This Is Where It Gets Ridiculous

Halloween ISN’T religious, unless you’re…well…into Samhain rituals. That would be about.0000002 percent of the population.

Parents in Oak Lawn sounded off Tuesday night about what they see as an assault on traditional American celebrations. At issue is whether Halloween and Christmas celebrations are insensitive to school children who are Muslim.

Ask any fundamentalist Christian in our redneck o’ the woods~ they lose their minds over it EVERY frickin’ year, trying to equate it to devil worship, with which it has JACK (o-lantern) to do. And why they write pitiful, bombastic bullsh*t letters to our local rag. Screeching screeds about having to explain these horrible, terrifying decorations that heathen merchants put out earlier every year to their frightened/confused/under assault from demon forces young-uns. (“Mommy!!! It’s a pumpkin?!? What would Jesus DO…?!?!?!?” See how stupid it sounds?) I guess maybe it’s too cold to stand outside McGuire’s waving bibles and shrieking threats about hell, so they turn to tamer assaults. Which is ALSO why they get shot down time after time. Halloween’s secular, it’s FUN, it’s boatloads of scary make believe. It’s…

The MOST WONDERFUL Time of the Year!!

Fight about Christmas if you have to have a religious throwdown ~ it, at least, has those connotations. But be forewarned. Much to the dismay of traditionalists everywhere, Christmas has also become a day, a SEASON, for the masses, however many fights rage over keeping the ‘reason for the season’. In my humble, tree worshipping view, if ever Christ’s vision was fully realized, it’s by the arbitrarily selected December 25th. How we spend the weeks surrounding it, how we treat our fellow man during it, how we feel during the close of autumn and in the sparkling birth of winter. We feel good. We feel disposed to kindness and bon homie, be we black, orange, green, white, purple, Jew, Baptist, Catholic, agnostic, Druid or whatever, and wherever our origins If we’re here, we feel good. ‘Can’t help yourself’ feel good. I don’t see that same sense of inclusion permeate the very air at any other time of year, in any other religion or any other celebration.
We feel good. When Ramadan, Eid or insert-Islamic-ritual-of-your-choice has that same effect on EVERYone, we’ll discuss it. So far I haven’t seen any evidence they want to share the love.
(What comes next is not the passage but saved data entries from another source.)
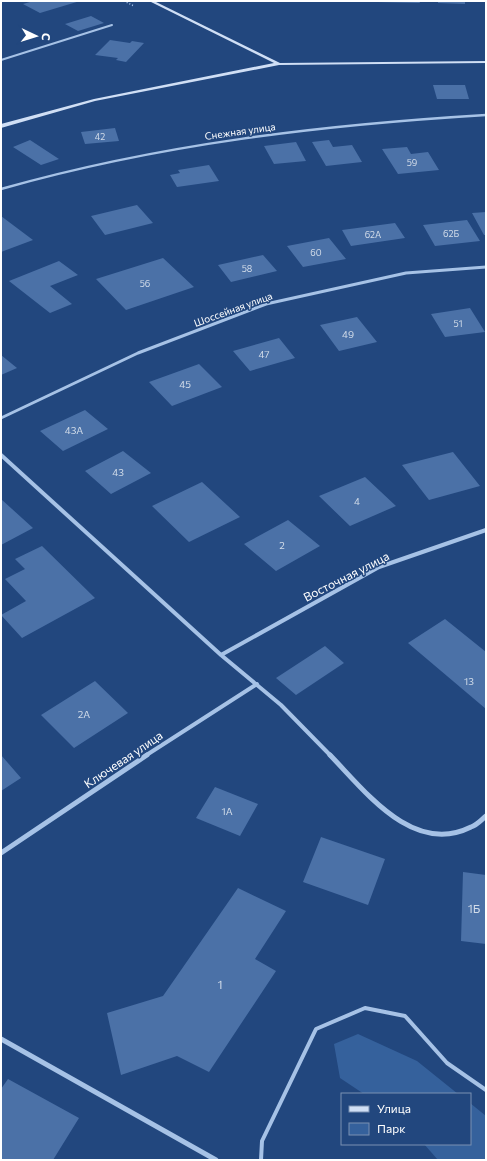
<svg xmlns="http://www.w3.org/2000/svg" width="487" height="1161" font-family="Commissioner,sans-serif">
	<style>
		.green { fill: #35619c }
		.building { fill: #4b71a7 }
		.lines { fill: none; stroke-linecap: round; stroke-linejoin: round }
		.path { stroke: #a6c2e6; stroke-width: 1.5; stroke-dasharray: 1 2; stroke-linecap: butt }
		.lane-far1 { stroke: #a6c2e6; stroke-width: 2 }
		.lane { stroke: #a6c2e6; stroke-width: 4 }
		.street-far3 { stroke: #a6c2e6; stroke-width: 2.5 }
		.street-far2 { stroke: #a6c2e6; stroke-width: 3 }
		.street-far1 { stroke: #a6c2e6; stroke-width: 4 }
		.street { stroke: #a6c2e6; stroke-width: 5 }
		.secondary { fill: #d0dff5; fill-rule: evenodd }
		.labels { text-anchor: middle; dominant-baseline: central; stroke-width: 3; stroke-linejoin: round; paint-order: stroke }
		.far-number-label { font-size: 9px; fill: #d2dce9 }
		.far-street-label { font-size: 10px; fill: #fff; stroke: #22477e }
		.number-label { font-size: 10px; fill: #d2dce9 }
		.street-label { font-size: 12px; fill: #fff; stroke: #22477e }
		.near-number-label { font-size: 12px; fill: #d2dce9 }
	</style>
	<rect width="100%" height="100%" fill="#22477e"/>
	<path class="green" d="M358,1034L417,1061L458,1094H364L340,1078L334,1044Z
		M470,1103L486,1116V1160H438L424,1144H470Z"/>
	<path class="building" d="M28,1H80L40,13L23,4L30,2Z
		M377,1H419L420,3L377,2Z
		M438,1H465V4L438,3Z
		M91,16L104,23L78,31L65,24Z
		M110,40L130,43L132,41L144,43L126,62L116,60L118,58L95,55Z
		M433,85H465L469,99H437Z
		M115,128L119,141L85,144L81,132Z
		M30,140L59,159L41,165L13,147Z
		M329,140L333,147L352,145L362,162L326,166L312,142Z
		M296,142L306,161L274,164L264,146Z
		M407,147L411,154L428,152L439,170L398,174L382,149Z
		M209,165L219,181L177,187L170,175L180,173L178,170Z
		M137,205L153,223L105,235L91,216Z
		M486,212V235H484L472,213Z
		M1,216L33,240L1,252Z
		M467,220L480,241L435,246L423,225Z
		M395,223L405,238L351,246L342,230Z
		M329,238L346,259L303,267L287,246Z
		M263,255L277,271L231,282L218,265Z
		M163,258L194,287L126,310L96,279Z
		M59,261L78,275L50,286L72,304L50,313L9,281Z
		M470,308L485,332L445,337L431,314Z
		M357,317L377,342L339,351L320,325Z
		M279,338L295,358L250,371L233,351Z
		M1,355L17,368L1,375Z
		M199,364L222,387L172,406L149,382Z
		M85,410L108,429L63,451L40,431Z
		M123,451L151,473L111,494L85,471Z
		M453,452L480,486L429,500L402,465Z
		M365,477L396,506L350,526L319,496Z
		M202,482L240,517L189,542L152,506Z
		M1,499L33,528L1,545Z
		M288,520L320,546L276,571L244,544Z
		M42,546L95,598L22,638L1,615L26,601L5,579L25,569L15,559Z
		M445,619L486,652V709L408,643Z
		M325,646L344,663L296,695L276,678Z
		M95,681L128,713L74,748L41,715Z
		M1,755L21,778L1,791Z
		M215,787L258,804L240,836L196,818Z
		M321,837L385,859L368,905L303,882Z
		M463,872L486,875V944L461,941Z
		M238,888L286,911L255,959L276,971L209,1072L177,1056L121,1075L107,1013L163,996Z
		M8,1079L79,1118L53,1160H1V1089Z"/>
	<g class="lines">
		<path class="path" d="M124,1L134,6"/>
		<path class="lane-far1" d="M1,60L112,25"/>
		<path class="lane" d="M261,1160L262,1141L316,1029L365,1008L405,1016L447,1063L486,1090"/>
		<path class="street-far3" d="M1,189C160,144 321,125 486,115"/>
		<path class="street-far2" d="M1,418L138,353L266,304L406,273L486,267"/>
		<path class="street-far1" d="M1,455L221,655L281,705L331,756
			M221,655L379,567L486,530
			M145,756L257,684"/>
		<path class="street" d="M330,755C365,791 413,856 471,827C477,825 481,820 486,816
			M1,853L147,755
			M1,1039L216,1160"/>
		<path class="secondary" d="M149,1H154L280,63L486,61V63L279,65L95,101L1,128V124L94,99L274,63Z"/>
	</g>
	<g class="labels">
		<g class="far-number-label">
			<text x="100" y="136">42</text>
			<text x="412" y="162">59</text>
			<text x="451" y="233">62Б</text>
			<text x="373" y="234">62А</text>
			<text x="316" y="252">60</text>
			<text x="247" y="268">58</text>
			<text x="145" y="283">56</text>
			<text x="458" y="323">51</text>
		</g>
		<g class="far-street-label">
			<text transform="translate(240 131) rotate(-8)">Снежная улица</text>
			<text transform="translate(233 309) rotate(-20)">Шоссейная улица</text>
		</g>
		<g class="number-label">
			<text x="348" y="334">49</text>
			<text x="264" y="354">47</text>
			<text x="185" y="384">45</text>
			<text x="74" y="430">43А</text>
			<text x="118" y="472">43</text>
			<text x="357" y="501">4</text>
			<text x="282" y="545">2</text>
			<text x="469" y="681">13</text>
			<text x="84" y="714">2А</text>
			<text x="227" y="811">1А</text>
		</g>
		<g class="street-label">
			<text transform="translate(346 576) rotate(-27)">Восточная улица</text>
			<text transform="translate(123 759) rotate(-34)">Ключевая улица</text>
		</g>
		<g class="near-number-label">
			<text x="474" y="908">1Б</text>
			<text x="220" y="984">1</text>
		</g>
	</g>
	<rect width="487" height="1161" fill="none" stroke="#ffffff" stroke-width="4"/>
	<rect x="341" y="1093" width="130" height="52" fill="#22477e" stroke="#7a91b2"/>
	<rect x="349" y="1106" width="20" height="6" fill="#d0dff5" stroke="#7a91b2"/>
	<text x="377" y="1113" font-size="12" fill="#ffffff">Улица</text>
	<rect x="349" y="1123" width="20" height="12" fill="#35619c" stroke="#7a91b2"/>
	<text x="377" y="1133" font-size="12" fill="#ffffff">Парк</text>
	<g transform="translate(36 36) rotate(94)" stroke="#22477e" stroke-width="3" paint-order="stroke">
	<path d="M0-3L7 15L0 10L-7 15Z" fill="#ffffff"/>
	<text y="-6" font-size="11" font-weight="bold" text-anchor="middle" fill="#ffffff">С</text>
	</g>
</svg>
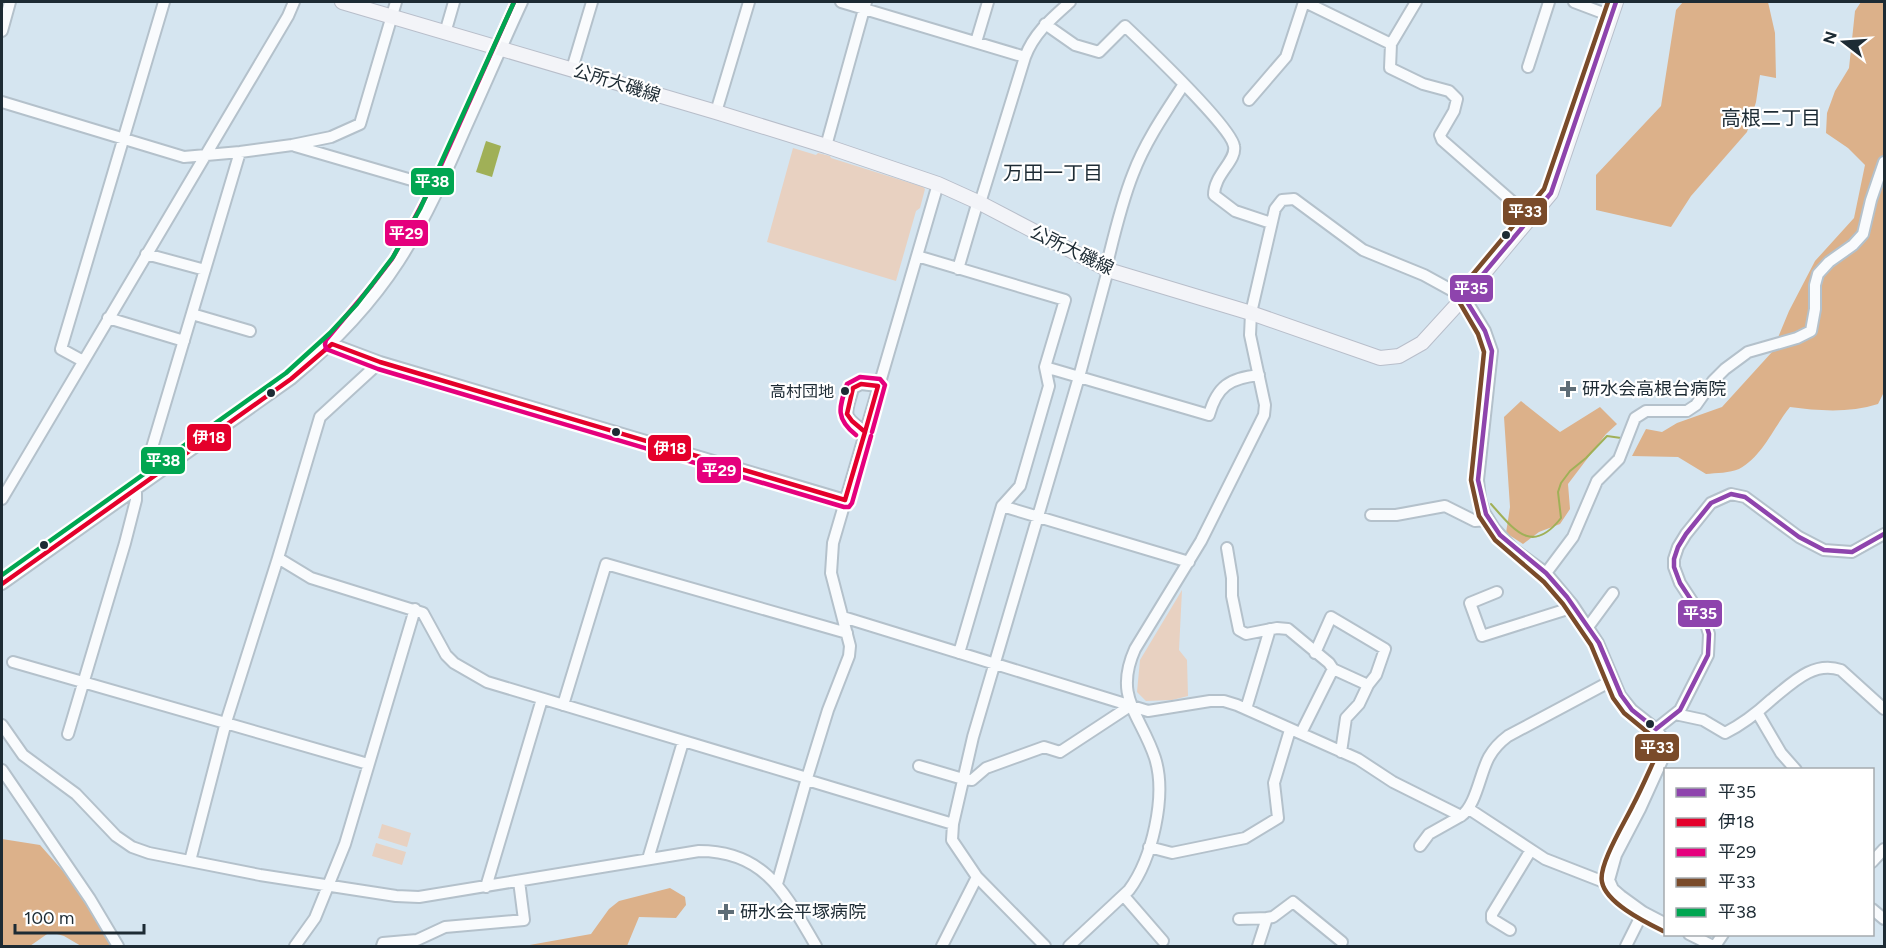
<svg xmlns="http://www.w3.org/2000/svg" width="1886" height="948" font-family="Figtree,'Noto Sans JP',sans-serif">
<style>
.green{fill:#e8d1c1}
.forest{fill:#dcb18a}
.water{fill:#a0b057}
.lines{fill:none;stroke-linecap:round;stroke-linejoin:round}
.stream{stroke:#a0b057;stroke-width:2}
.minor-casing{stroke:#b4c1cb;stroke-width:14}
.major-casing{stroke:#b8beca;stroke-width:16}
.minor{stroke:#f9fbfd;stroke-width:10}
.major{stroke:#f3f4f8;stroke-width:14}
.bus-1-casing{stroke:#fff;stroke-width:9}
.bus-2-casing{stroke:#fff;stroke-width:9}
.bus-3-casing{stroke:#fff;stroke-width:9}
.bus-4-casing{stroke:#fff;stroke-width:9}
.bus-5-casing{stroke:#fff;stroke-width:9}
.bus-1{stroke:#8e44ad;stroke-width:4.5}
.bus-2{stroke:#e4002b;stroke-width:4.5}
.bus-3{stroke:#e5007d;stroke-width:4.5}
.bus-4{stroke:#7a4b2a;stroke-width:4.5}
.bus-5{stroke:#00a651;stroke-width:4.5}
.bus-dot{fill:#1d2b34;stroke:#fff;stroke-width:2}
.poi-dot{fill:#5d6c76;stroke:#fff;stroke-width:2}
.labels{text-anchor:middle;dominant-baseline:central;stroke-width:4.5;stroke-linejoin:round;paint-order:stroke}
.bus-label{font-size:16px;fill:#1d2b34;stroke:#fff;text-anchor:end}
.street-label{font-size:18px;fill:#1d2b34;stroke:#fff}
.poi-label{font-size:18px;fill:#1d2b34;stroke:#fff;text-anchor:start}
.neighbourhood-label{font-size:20px;fill:#1d2b34;stroke:#fff}
.line-badge{stroke:#fff;stroke-width:2}
.badge-label{font-size:16px;text-anchor:middle;font-weight:bold;fill:#fff}
</style>
<rect width="100%" height="100%" fill="#d5e5f0"/>
<!-- green -->
<path class="green" d="M793 148 816 155 818 153 830 156 831 158 923 187 925 189 920 208 916 211 896 281 767 242Z
M1182 590 1179 650 1187 660 1188 696 1172 700 1146 701 1137 692 1140 660Z
M382 824 411 833 407 847 378 838Z
M376 843 406 852 402 865 372 856Z"/>
<!-- forest -->
<path class="forest" d="M1683 2H1768L1775 33 1776 78 1760 75 1756 102 1747 132 1691 196 1671 227 1596 210V175L1661 106 1676 10Z
M1861 2H1884V392L1878 404C1850 413 1819 411 1790 407 1773 428 1763 456 1739 469 1730 473 1716 473 1706 474L1678 457 1632 456 1646 429 1662 432 1677 423 1722 407 1772 352 1789 311 1815 261 1854 218 1865 165 1848 148 1826 133 1827 113 1835 91 1849 68 1855 11Z
M1521 401 1560 432 1600 407 1617 424 1606 434 1568 484 1570 509 1560 524 1539 532 1523 544 1506 533 1510 507 1504 417Z
M2 839 40 845 78 888 114 946H81L64 936 50 932 30 946H2Z
M670 888 685 897 686 905 676 918 639 917 627 946H524L591 934 609 909 619 901Z"/>
<!-- water -->
<path class="water" d="M486 141 501 146 492 177 476 172Z"/>
<g class="lines">
<!-- stream -->
<path class="stream" d="M1491 504C1515 531 1532 555 1561 518L1558 492 1561 483 1570 471 1586 458 1607 436 1621 438"/>
<defs>
<path id="minor" d="M841 2 1025 57 980 203
M1305 2 1391 44
M1416 2 1391 44 1390 68 1423 84 1449 91 1457 99 1454 111 1440 135 1442 140 1531 218
M1574 2 1611 16
M1045 24 1075 45 1099 52 1125 26C1144 44 1231 127 1234 146 1237 161 1214 174 1214 195L1235 211 1271 223
M2 31 10 2
M445 33 454 2
M976 42 988 2
M1025 57C1034 33 1052 18 1070 2
M1528 67 1549 2
M572 69 592 2
M1249 100 1286 57 1304 2
M2 102 184 157 240 152 292 145 331 137 360 124 396 2
M716 112 749 2
M295 146 439 188
M826 146 866 2
M146 254 205 270
M917 256 1065 300 1045 367 1049 386 1020 486 1002 506 959 653
M1106 268C1114 236 1121 204 1133 174 1145 142 1165 113 1184 84
M958 269 978 201
M192 314 250 331
M108 318 184 341
M332 344 380 362 845 500
M83 361 61 349 164 2
M380 362 320 417 278 558 311 578 423 613 446 655 454 663 487 682 807 778 828 710 849 656 850 646 831 573 833 543 938 184
M1045 367 1209 415C1217 386 1230 378 1259 375
M865 432C841 414 846 416 853 388L861 384 878 386
M153 476C147 468 149 460 151 451L240 152
M2 499 288 16 294 2
M1002 506 1189 562
M1371 515H1396L1445 506 1475 521 1489 520
M1227 548 1232 578V596L1239 630 1246 634 1277 628 1288 629 1329 663 1333 669 1368 685 1359 704 1346 718 1341 752
M1546 573 1573 537 1597 481 1619 459 1635 418 1646 411H1687L1696 405 1713 381 1725 369 1748 352 1797 338 1811 331 1815 309V285L1818 274 1829 262 1853 245 1863 234 1871 200 1884 162
M2 584 291 379C332 345 370 306 399 261 426 219 446 173 466 127 485 85 503 43 522 2
M1497 592 1470 603 1482 636 1574 607
M843 617 1148 711 1210 701H1224L1237 705 1358 759 1393 782 1461 816C1476 806 1480 773 1489 757 1494 748 1500 742 1508 736L1613 680
M1588 627 1613 593
M1315 653 1331 617 1385 649 1376 675 1368 685
M13 662 368 764
M563 705 606 564 847 633
M1246 709 1270 629
M1757 712 1781 753 1796 770
M1675 714 1703 720 1725 733C1741 725 1758 712 1771 700 1791 684 1813 660 1841 670L1884 709
M2 725 23 755 76 794 116 836 132 847 149 853 260 875 396 896 419 897 699 851C766 851 786 895 816 946
M1656 729 1680 710 1708 655 1709 634 1705 621 1680 583 1674 567V559L1678 547 1686 534 1711 503 1731 494 1745 497 1799 537 1824 550 1852 552 1884 534
M1301 733 1333 669
M68 734 125 543 136 500V490
M919 766 963 779 972 780 986 768 1044 747 1060 752 1130 706
M2 770 90 899 118 946
M807 780 953 824
M1469 809 1545 859 1604 882 1609 880
M1420 846 1429 834 1461 816
M1149 847 1172 853 1245 838 1278 818 1274 783 1290 730
M648 859 683 742
M190 861 226 722 278 558
M1872 862 1884 849
M777 884 807 778
M486 887 542 699
M1124 896 1163 941
M1872 909 1884 919
M1239 919 1267 918
M1510 930 1492 919V914L1531 850
M1689 934 1713 946
M295 946 315 918 345 844 415 609
M382 946 383 943 417 940 445 927 524 920 519 881
M942 946 977 877
M1045 946 977 877 952 840 953 824 973 737 1079 377 1108 270
M1069 946 1129 890C1152 859 1167 796 1155 758 1141 715 1113 698 1135 649L1201 541 1264 415 1265 405 1250 335 1251 313 1275 209 1282 200 1294 199 1363 250 1424 275 1464 297 1485 331 1492 351 1478 480 1480 499 1484 512 1494 528 1513 549 1546 573 1572 604 1598 643 1620 695 1632 710 1656 729 1664 740 1666 748 1664 756 1640 809 1616 855 1609 880 1613 889 1621 896 1643 912 1666 924
M1258 946 1267 918 1273 917 1293 902 1342 942
M1626 946 1643 912
M1715 946 1723 934"/>
<path id="major" d="M342 2 716 112 826 146 938 184 980 203 1108 270 1251 313 1380 358 1399 356 1422 343 1464 297 1551 193 1616 2"/>
</defs>
<!-- minor casing -->
<use href="#minor" class="minor-casing"/>
<!-- major casing -->
<use href="#major" class="major-casing"/>
<!-- minor -->
<use href="#minor" class="minor"/>
<!-- major -->
<use href="#major" class="major"/>
<defs>
<path id="bus-1" d="M1616 2 1551 193 1464 297 1485 331 1492 351 1478 480 1486 514 1500 535 1546 573 1567 597 1599 643 1621 695 1632 710 1656 729 1680 710 1708 655 1709 634 1705 621 1680 583 1674 567V559L1678 547 1686 534 1711 503 1731 494 1745 497 1799 537 1824 550 1852 552 1884 534"/>
<path id="bus-2" d="M861 384 878 386 865 432 852 421 847 414 853 388Z
M2 584 291 379 332 344 380 362 845 500 865 432"/>
<path id="bus-3" d="M514 2 433 183 412 223 392 259 372 285 326 340 325 344 326 349 378 369 844 507H849L852 503 871 436
M856 435C835 418 839 408 847 384L860 377 880 379 885 385 872 432"/>
<path id="bus-4" d="M1608 2 1544 189 1458 292 1457 298 1478 334 1484 352 1471 480 1479 516 1495 540 1544 582 1563 604 1591 645 1613 698 1624 713 1652 736 1657 747V754C1649 771 1642 788 1633 805 1625 822 1598 865 1602 882 1606 903 1645 922 1663 931"/>
<path id="bus-5" d="M2 575 286 373 330 333 357 304 393 257 420 209 514 2"/>
</defs>
<!-- bus-1 casing -->
<use href="#bus-1" class="bus-1-casing"/>
<!-- bus-2 casing -->
<use href="#bus-2" class="bus-2-casing"/>
<!-- bus-3 casing -->
<use href="#bus-3" class="bus-3-casing"/>
<!-- bus-4 casing -->
<use href="#bus-4" class="bus-4-casing"/>
<!-- bus-5 casing -->
<use href="#bus-5" class="bus-5-casing"/>
<!-- bus-1 -->
<use href="#bus-1" class="bus-1"/>
<!-- bus-2 -->
<use href="#bus-2" class="bus-2"/>
<!-- bus-3 -->
<use href="#bus-3" class="bus-3"/>
<!-- bus-4 -->
<use href="#bus-4" class="bus-4"/>
<!-- bus-5 -->
<use href="#bus-5" class="bus-5"/>
</g>
<!-- markers -->
<g class="bus-dot">
<circle cx="1506" cy="235" r="5"/>
<circle cx="845" cy="391" r="5"/>
<circle cx="271" cy="393" r="5"/>
<circle cx="616" cy="432" r="5"/>
<circle cx="44" cy="545" r="5"/>
<circle cx="1650" cy="724" r="5"/>
</g>
<g class="poi-dot">
<path d="M1565 380h6v6h6v6h-6v6h-6v-6h-6v-6h6z"/>
<path d="M723 903h6v6h6v6h-6v6h-6v-6h-6v-6h6z"/>
</g>
<g class="labels">
<!-- bus labels -->
<g class="bus-label">
<text x="834" y="391">高村団地</text>
</g>
<!-- street labels -->
<g class="street-label">
<text transform="translate(617 83) rotate(17)">公所大磯線</text>
<text transform="translate(1072 250) rotate(26)">公所大磯線</text>
</g>
<!-- poi labels -->
<g class="poi-label">
<text x="1582" y="389">研水会高根台病院</text>
<text x="740" y="912">研水会平塚病院</text>
</g>
<!-- neighbourhood labels -->
<g class="neighbourhood-label">
<text x="1771" y="118">高根二丁目</text>
<text x="1053" y="173">万田一丁目</text>
</g>
</g>
<g class="line-badge">
<rect x="410" y="167" width="45" height="29" rx="6" fill="#00a651"/>
<rect x="1502" y="197" width="46" height="29" rx="6" fill="#7a4b2a"/>
<rect x="384" y="219" width="45" height="28" rx="6" fill="#e5007d"/>
<rect x="1449" y="274" width="45" height="29" rx="6" fill="#8e44ad"/>
<rect x="186" y="423" width="46" height="29" rx="6" fill="#e4002b"/>
<rect x="647" y="434" width="45" height="28" rx="6" fill="#e4002b"/>
<rect x="140" y="446" width="46" height="29" rx="6" fill="#00a651"/>
<rect x="696" y="456" width="46" height="28" rx="6" fill="#e5007d"/>
<rect x="1677" y="599" width="46" height="29" rx="6" fill="#8e44ad"/>
<rect x="1634" y="733" width="46" height="29" rx="6" fill="#7a4b2a"/>
</g>
<g class="badge-label">
<text x="432" y="187">平38</text>
<text x="1525" y="217">平33</text>
<text x="406" y="239">平29</text>
<text x="1471" y="294">平35</text>
<text x="209" y="443">伊18</text>
<text x="670" y="454">伊18</text>
<text x="163" y="466">平38</text>
<text x="719" y="476">平29</text>
<text x="1700" y="619">平35</text>
<text x="1657" y="753">平33</text>
</g>
<!-- border -->
<rect width="1886" height="948" fill="none" stroke="#1d2b34" stroke-width="6"/>
<!-- legend -->
<rect x="1664" y="768" width="210" height="168" fill="#ffffff" stroke="#a5aaae" stroke-width="1.5"/>
<rect x="1676" y="788" width="30" height="9" fill="#8e44ad" stroke="#a5aaae" stroke-width="1.5"/>
<text x="1718" y="798" font-size="18" fill="#1d2b34">平35</text>
<rect x="1676" y="818" width="30" height="9" fill="#e4002b" stroke="#a5aaae" stroke-width="1.5"/>
<text x="1718" y="828" font-size="18" fill="#1d2b34">伊18</text>
<rect x="1676" y="848" width="30" height="9" fill="#e5007d" stroke="#a5aaae" stroke-width="1.5"/>
<text x="1718" y="858" font-size="18" fill="#1d2b34">平29</text>
<rect x="1676" y="878" width="30" height="9" fill="#7a4b2a" stroke="#a5aaae" stroke-width="1.5"/>
<text x="1718" y="888" font-size="18" fill="#1d2b34">平33</text>
<rect x="1676" y="908" width="30" height="9" fill="#00a651" stroke="#a5aaae" stroke-width="1.5"/>
<text x="1718" y="918" font-size="18" fill="#1d2b34">平38</text>
<!-- north arrow -->
<g transform="translate(1844 42) rotate(287)" stroke="#ffffff" stroke-width="4.5" paint-order="stroke">
<path d="M0-4.5L10 22L0 15L-10 22Z" fill="#1d2b34"/>
<text y="-9" font-size="16" font-weight="bold" text-anchor="middle" fill="#1d2b34">N</text>
</g>
<!-- scale -->
<path d="M15 924v9h129v-9" fill="none" stroke="#1d2b34" stroke-width="3"/>
<text x="24" y="924" font-size="18" fill="#1d2b34" stroke="#ffffff" stroke-width="4.5" paint-order="stroke">100 m</text>
</svg>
4 Responses to “This Is Where It Gets Ridiculous”

  1. Kate P says:

    When do they have time to educate students if they’re running around accommodating?
    I have a friend who’s a school librarian at a public elementary school and she said once she made the mistake of putting a picture of a jack o’lantern in the window of her library. A Jehovah’s Witness student (or more likely his/her parents) complained and she had to take it down.
    As someone who could possibly be branded one of those “traditionalists” (but I will never make my kids dress up as saints for Halloween), I might roll my eyes during some parts of the “Winter Concert” but I don’t think I’d chain myself to the door/call it evil/demand a separate concert.

  2. memomachine says:

    1. I have great respect for religions. However *religious people* sometimes I want to take a very big and dirty stick to.
    2. The holidays we have, are the holidays we’ve got. Don’t like it? Who cares? Want to complain? Call 1-800-555-1212.
    3. One aspect of Islam that doesn’t seem to inviting is the tendency to pray while kneeling crammed up against one another ass to nose.
    Must be a bitch if you’re behind “Windy Mohammed”.
    4. I view schools as the prime opportunity to teach kids the value of dealing with stuff they don’t like. That’s why I advocate lots of dodgeball, brussel sprouts for lunch, surprise English tests and no hot water anywhere.
    This whole “let’s make learning fun!” is just full of idiotic nonsense. Learning isn’t meant to be fun. Learning is about learning, not enjoying it.

  3. nightfly says:

    Reality is rapidly becoming determined by those who have the least grasp thereof.
    Listen up – if you are the touchiest person in the whole bloody zip code, then the trouble is YOU, not US. Your fwagile widdle mind will not improve if it bruises at the merest brush of Something Different. You will be much happier in the long run by insisting less on your own way in everything. Other people do happen to have good ideas occasionally, ya know.

  4. Gunslinger says:

    All these squabbling folks just need to get together in the spirit of brotherhood and sing…

    It’s Mr.Hankey, the Christmas Pooh,

    He Loves Me, I Love You,

    There from my parent’s glee he loves you,

    Even if your a Jew!

    Sometimes he’s nutty,

    Sometimes He’s corny,

    He can be brown or brownish-green,

    but if you eat fiber on Christmas Eve,

    He might come to your your town.

    He’s Mr.Hankey the Christmas Pooh,

    He Loves me…I LOVE YOU!!!!

    (Might as well. It’s no more ridiculous than the issue itself.)